# taz.de -- SPD und CDU in Berlin: Die passen sehr wohl zusammen
       
       > Wider alle Kritik, die SPD passe nicht zur CDU, beschließt Schwarz-Rot,
       > worüber Rot-Grün-Rot stritt. Ökologie spielt dabei nicht die größte
       > Rolle.
       
 (IMG) Bild: Mag die SPD-Linke das auch anders sehen: In Person von Wegner und Giffey harmoniert Schwarz-Rot
       
       „CDU und SPD passen nicht zusammen, und das ist gut so, und wenn sie
       zueinander passen, sollte uns das Sorgen machen.“ Ein halbes Jahr ist
       dieser Satz alt, zu hören war er im März bei einem der zahlreichen
       SPD-Mitgliedertreffen vor der Urabstimmung über den [1][Koalitionsvertrag].
       Knapp nur war die Mehrheit, die wenige Wochen später [2][grünes Licht für
       Schwarz-Rot] gab.
       
       Rief man sich das bei der Pressekonferenz nach der Senatssitzung am
       Dienstag wieder vor Augen, passte es so gar nicht zu dem gerade erlebten
       Auftritt der Schwarz-Roten. Nicht nur Seite an Seite sitzend, auch
       inhaltlich auf einer Linie stellten Regierungschef Kai Wegner (CDU) und
       Franziska Giffey (SPD), Wirtschaftssenatorin und seine Stellvertreterin, da
       mehrere zentrale Beschlüsse vor. CDU und SPD passen nicht zusammen? Davon
       war hier nichts zu merken.
       
       Das hatte weniger etwas mit dem alles überragenden Thema der
       Flüchtlingsunterkünfte zu tun. Breite Rückendeckung für den Flughafen BER,
       wo der Senat am Dienstag tagte, Beschluss der seit Jahren überfälligen,
       aber in zwei Landesregierungen mit SPD, Grünen und Linkspartei nicht
       beschlossenen [3][Landesbauordnung], einheitliche Front gegen Klimakleber.
       
       Jetzt seien Dinge möglich, die vorher nicht möglich waren, hatte Giffey bei
       der Senatsklausur Mitte Juni mit Blick auf die Ende April gebildete
       Koalition gesagt. Dass die Bauordnung nun als Teil des dort verabredeten
       Sofortprogramms zumindest ohne öffentlich gewordene Debatten durchging,
       passt dazu: Seit 2018 war eine Überarbeitung der Bauordnung in der
       Diskussion, einen Beschluss aber gab es nicht. Kurz vor dem offiziellen
       Start der schwarz-roten Koalition hielt der heutige SPD-Bausenator
       [4][Christian Gaebler den langjährigen Partnern von Grünen und Linkspartei
       vor], die hätten sich dort von politischen und nicht sachlichen
       Überlegungen treiben lassen.
       
       ## Werbung für mehr Flugverkehr
       
       Ähnlich auffällig war die Rückendeckung für den Flughafen BER und der Ruf
       nach mehr Direktflügen, bei dem Wegner und Giffey am Dienstag wie
       Cheflobbyisten der Luftverkehrsbranche in der Pressekonferenz saßen. Auch
       eine grüne Wirtschafts- oder Verkehrssenatorin hätte sich zwar nicht vor
       Journalisten gesetzt und die Abstufung des BER zu einem Regionalflughafen
       angeregt – auch ihr wäre klar gewesen, dass internationale
       Direktverbindungen eine Rolle spielen, wenn es um Firmenansiedlungen geht.

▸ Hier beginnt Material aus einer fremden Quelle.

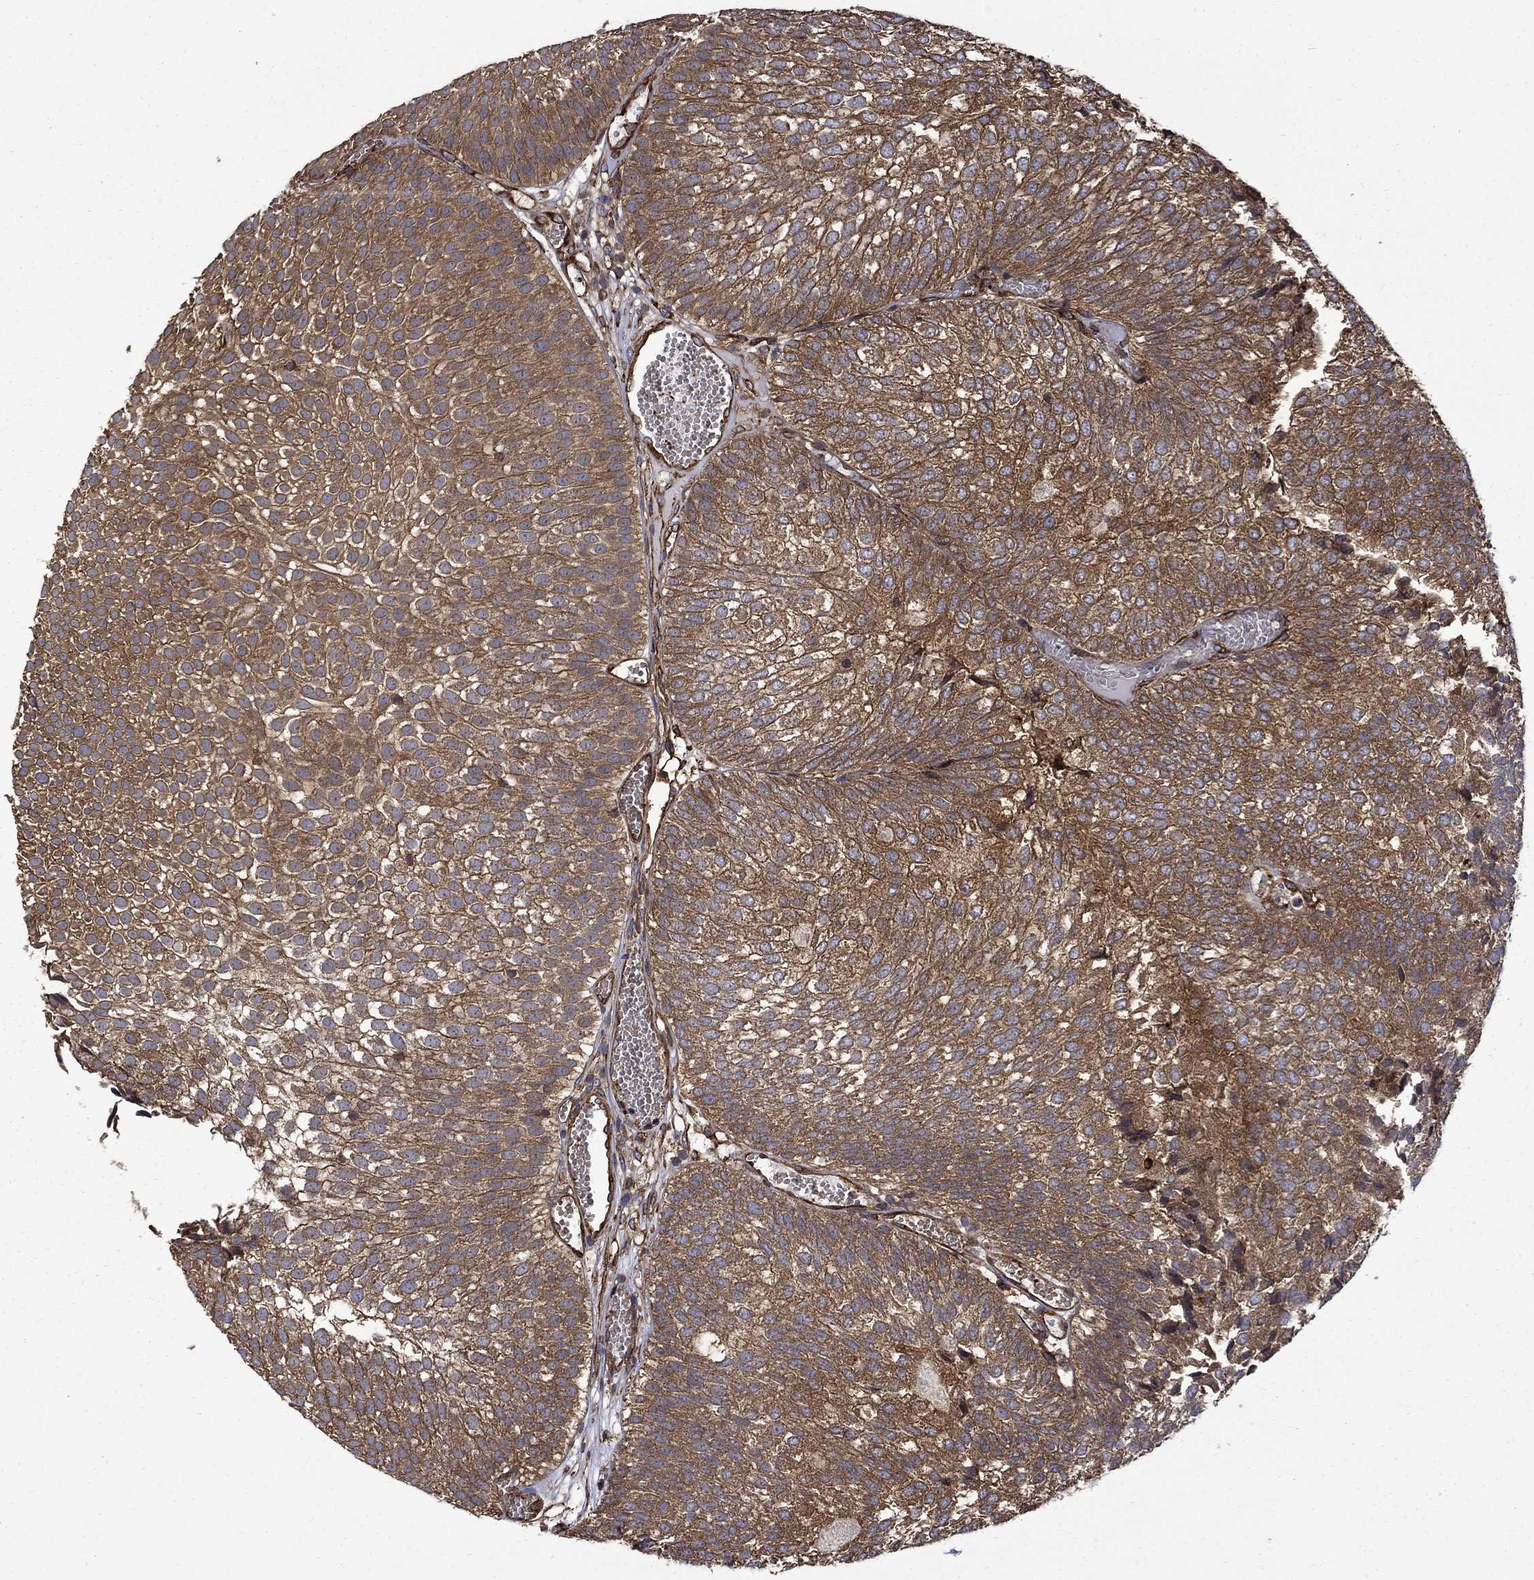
{"staining": {"intensity": "moderate", "quantity": "25%-75%", "location": "cytoplasmic/membranous"}, "tissue": "urothelial cancer", "cell_type": "Tumor cells", "image_type": "cancer", "snomed": [{"axis": "morphology", "description": "Urothelial carcinoma, Low grade"}, {"axis": "topography", "description": "Urinary bladder"}], "caption": "Immunohistochemical staining of urothelial cancer reveals moderate cytoplasmic/membranous protein staining in about 25%-75% of tumor cells.", "gene": "CUTC", "patient": {"sex": "male", "age": 52}}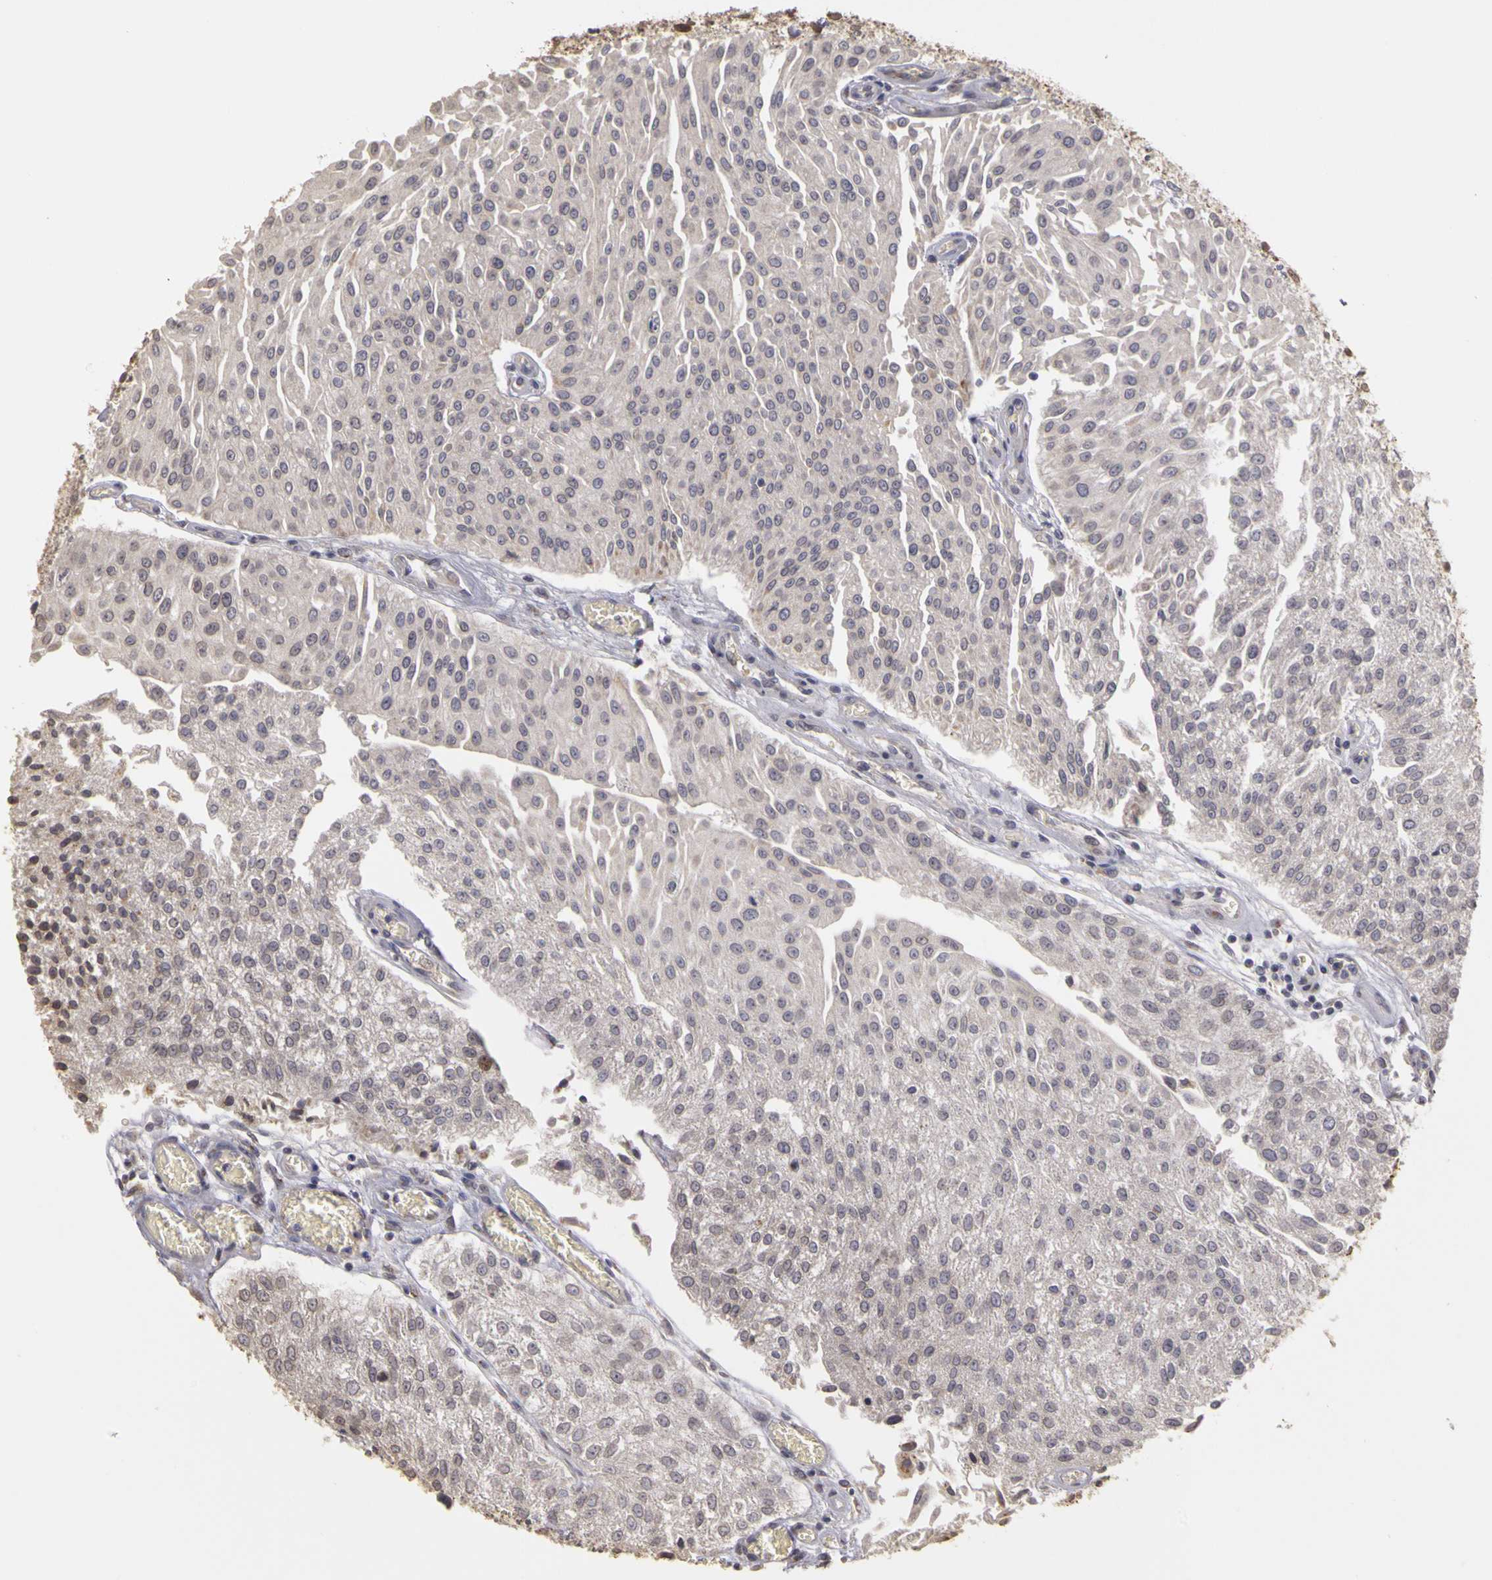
{"staining": {"intensity": "negative", "quantity": "none", "location": "none"}, "tissue": "urothelial cancer", "cell_type": "Tumor cells", "image_type": "cancer", "snomed": [{"axis": "morphology", "description": "Urothelial carcinoma, Low grade"}, {"axis": "topography", "description": "Urinary bladder"}], "caption": "Urothelial cancer was stained to show a protein in brown. There is no significant positivity in tumor cells. The staining was performed using DAB (3,3'-diaminobenzidine) to visualize the protein expression in brown, while the nuclei were stained in blue with hematoxylin (Magnification: 20x).", "gene": "FRMD7", "patient": {"sex": "male", "age": 86}}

       Das kann man bedauern, sehr sogar, aber es ist offenbar ein starkes
       Argument, wenn man neue Arbeitsplätze vor Ort haben will.
       
       Dass aber Wegner und Giffey am Dienstag noch nicht mal den Eindruck zu
       erwecken versuchten, dass der Flugverkehr als eine Art notwendiges Übel zu
       betrachten ist – das war möglicherweise der bislang krasseste Unterschied
       zur früheren grünen Regierungsbeteiligung. Statt auch nur ein Pflichtwort
       über zwar nötigen, aber im Zaum zu haltenden Flugbetrieb zu verlieren und
       zur Zurückhaltung bei privaten Flügen zu mahnen, verkündete Wegner, der BER
       sei für Berlin „das Tor zur Welt“.
       
       All das geschah, wie erwähnt, Seite an Seite. CDU und SPD passen nicht
       zueinander? Das mag für die Jusos und die [5][linke Parteitagsmehrheit bei
       den Sozialdemokraten] und gesellschaftspolitische Debatten gelten – im
       elfköpfigen Senat aber sieht das merklich anders aus.